Il 21/02/22 00:44, Eric Bezault ha scritto:
Just to be clear, I'm not trying to "sell" you the notation specified
in ECMA for non-conforming inheritance. I just tried to explained
what it is and what lead to this design, without any assumption about
whether this notation is good or bad. Anyway, ECMA only specifies
'inherit {NONE}' in the standard, but not 'inherit {SOME_OTHER_CLASS}'.

Don't worry, I have truly appreciated your explanation. Over the years I remember I have asked here and there the same question elsewhere without receiving any reasonable answer.

Your instead not only is the first "real answer" on the matter but it's also "sound and solid" and suddenly explains, at least to me, why "inherit {NONE}" has been chosen.

Now I "only" have a couple of question.

First, as I never approached the question this way I have to understand where and how this "selective conformity" may be useful.

Secondly it seems not to be part of ECMA Eiffel, 2nd edition, at least from https://www.ecma-international.org/publications-and-standards/standards/ecma-367/ ; I also searched for eiffel.org founding https://www.eiffel.org/doc/eiffel/ET-_Inheritance#Non-conforming_inheritance

Both documents, the standard and the web page don't cite this "selective inheritance".

Selective inheritance seems a powerful abstraction - I dare say it could look magic to people used to using other languages -  but as far as I can say it has a lot of interactions with the other rules of the language.

It's a little mind-globbing, at least to me.

Personally I find the explantion of non conforming inheritance syntactically exact but a little hard to grasp:

Non-conforming inheritance allows features to be inherited from parent to heir, but it disallows polymorphic attachment of a direct instance of an heir to an entity based on a non-conforming parent.

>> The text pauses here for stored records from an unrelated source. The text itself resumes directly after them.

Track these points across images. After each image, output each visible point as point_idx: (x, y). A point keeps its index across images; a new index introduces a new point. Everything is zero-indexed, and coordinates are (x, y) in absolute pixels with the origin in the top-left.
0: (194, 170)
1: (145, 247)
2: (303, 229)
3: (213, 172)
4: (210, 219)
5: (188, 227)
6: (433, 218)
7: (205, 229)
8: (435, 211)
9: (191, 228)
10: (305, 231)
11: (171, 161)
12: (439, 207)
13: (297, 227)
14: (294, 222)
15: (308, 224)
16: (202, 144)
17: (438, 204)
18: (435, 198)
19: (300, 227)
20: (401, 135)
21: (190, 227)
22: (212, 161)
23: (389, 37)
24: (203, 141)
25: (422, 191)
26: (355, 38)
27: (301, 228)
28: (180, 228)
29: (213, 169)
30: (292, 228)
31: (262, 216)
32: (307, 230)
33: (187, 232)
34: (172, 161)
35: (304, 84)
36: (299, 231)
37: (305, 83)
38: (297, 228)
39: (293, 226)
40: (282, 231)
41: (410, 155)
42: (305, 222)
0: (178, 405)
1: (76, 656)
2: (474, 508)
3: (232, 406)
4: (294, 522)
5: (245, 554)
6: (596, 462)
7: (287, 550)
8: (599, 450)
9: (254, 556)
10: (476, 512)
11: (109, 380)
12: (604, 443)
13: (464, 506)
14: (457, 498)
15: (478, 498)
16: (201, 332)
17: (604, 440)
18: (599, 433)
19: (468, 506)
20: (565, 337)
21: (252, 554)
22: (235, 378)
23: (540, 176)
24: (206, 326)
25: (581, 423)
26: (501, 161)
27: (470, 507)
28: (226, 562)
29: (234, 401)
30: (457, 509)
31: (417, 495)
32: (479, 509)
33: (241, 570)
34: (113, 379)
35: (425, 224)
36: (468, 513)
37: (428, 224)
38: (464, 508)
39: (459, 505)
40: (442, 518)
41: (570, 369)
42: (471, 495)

I rather prefer the "non-conforming inheritance allows an object to have all the features of a class without being an instance of that class" or even more concise: "insert X" means "have all the features of X, but it is not an X". 

I also don't want to force "insert", but the dichotomy inherit/insert makes sense when conformity is a dichotomy, i.e. a class either conform or not to another, instead of selectively conform depending on where it is used.

The more I think about it the more "inherit {FOO}" seems to be a shapeshifting power :)

But I have not given it enough thought to get a clear idea on the matter.

Has this idea been discussed somewhere?